いばらの王 (6) (ビームコミックス)

いばらの王 (6) (ビームコミックス)

 肉体が石化し死に至る、治療不可能な病気〝メドゥーサ〟。世界中のメドゥーサ患者のなかから160人が選ばれ、コールドスリープで長期の眠りについた。いつか医療が進歩し、メドゥーサの治療法が見つかることを期待して。
 患者らが眠りについた場所は、愛する息子をメドゥーサで亡くした富豪が所有していた、13世紀の城塞を改良した施設。だが、患者たちが目覚めたとき目の前に広がっていたのは、あまりにも異常な状況だった。城塞内では、巨大ないばらがあちこちを伝い、グロテスクで凶暴な怪物たちがはびこっていた。主人公の少女・カスミは、同じ境遇に置かれた仲間たちと城塞からの脱出をはかるが、仲間が1人また1人と死んでいき、どうあがいても脱出不可能な事態に絶望感を深めていく。しかし、命ある限り希望を捨てず、次から次へと襲いくるおぞましい危機をぎりぎりのところで乗り越えていくのだった。
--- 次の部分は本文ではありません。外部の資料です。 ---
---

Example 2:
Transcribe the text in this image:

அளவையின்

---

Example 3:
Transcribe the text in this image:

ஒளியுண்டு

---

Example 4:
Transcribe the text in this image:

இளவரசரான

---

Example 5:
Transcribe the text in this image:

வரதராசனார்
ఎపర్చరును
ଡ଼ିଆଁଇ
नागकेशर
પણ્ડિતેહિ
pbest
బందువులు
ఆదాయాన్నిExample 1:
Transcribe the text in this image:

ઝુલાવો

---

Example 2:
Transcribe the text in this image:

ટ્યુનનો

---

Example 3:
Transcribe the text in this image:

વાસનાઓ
 著者が語るとおり、本作にはハリウッドのB級パニックホラー映画のテイストがあふれている。『ジュラシック●●●』とか『エイリア●』とか『バイオ●●●』とか、あれやこれやの映画で観たことがあるようなカットにたびたび出会える。潔いまでにエンターテインメントに徹した作品だ。
 登場人物にこれでもかと襲いかかる危機、これからどうなっていくんだろうという次回へのヒキ、登場人物が置かれた状況の『ドラゴン・ヘッド』ばりの不明さと次第に明かされていく謎、主人公カスミの外面的なかわいらしさと内面の動き、城塞内の異様な光景など、数々の魅力にぐいぐい引っ張られるので、現実をひととき忘れ、興奮を抱きながら読みとおすことができる。
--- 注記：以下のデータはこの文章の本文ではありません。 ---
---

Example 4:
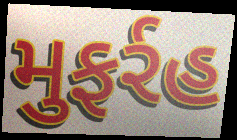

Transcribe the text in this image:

મુફર્રહ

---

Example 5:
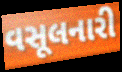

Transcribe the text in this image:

વસૂલનારીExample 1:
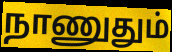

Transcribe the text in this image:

நாணுதும்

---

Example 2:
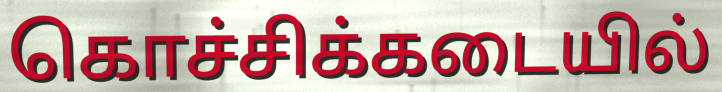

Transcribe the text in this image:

கொச்சிக்கடையில்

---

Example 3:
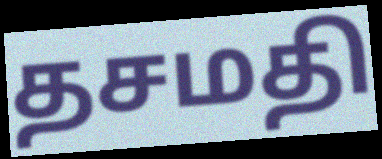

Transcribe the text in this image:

தசமதி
 後半は、いくつもの謎が明かされる展開だが、その謎の真相というのが、冷静に考えるとトンデモ度の高い荒唐無稽さに満ちている。しかし、ストーリーテイリングの妙や絵の説得力、キャラクターの魅力によって、最低限のもっともらしさを保ち続け、読者を興ざめさせないでくれる。著者が目指したB級っぷりが、うまい具合に作品の長所になっていると思う。長編活劇ストーリーマンガのわりに、あまりスクリーントーンを使っていないのも特徴か。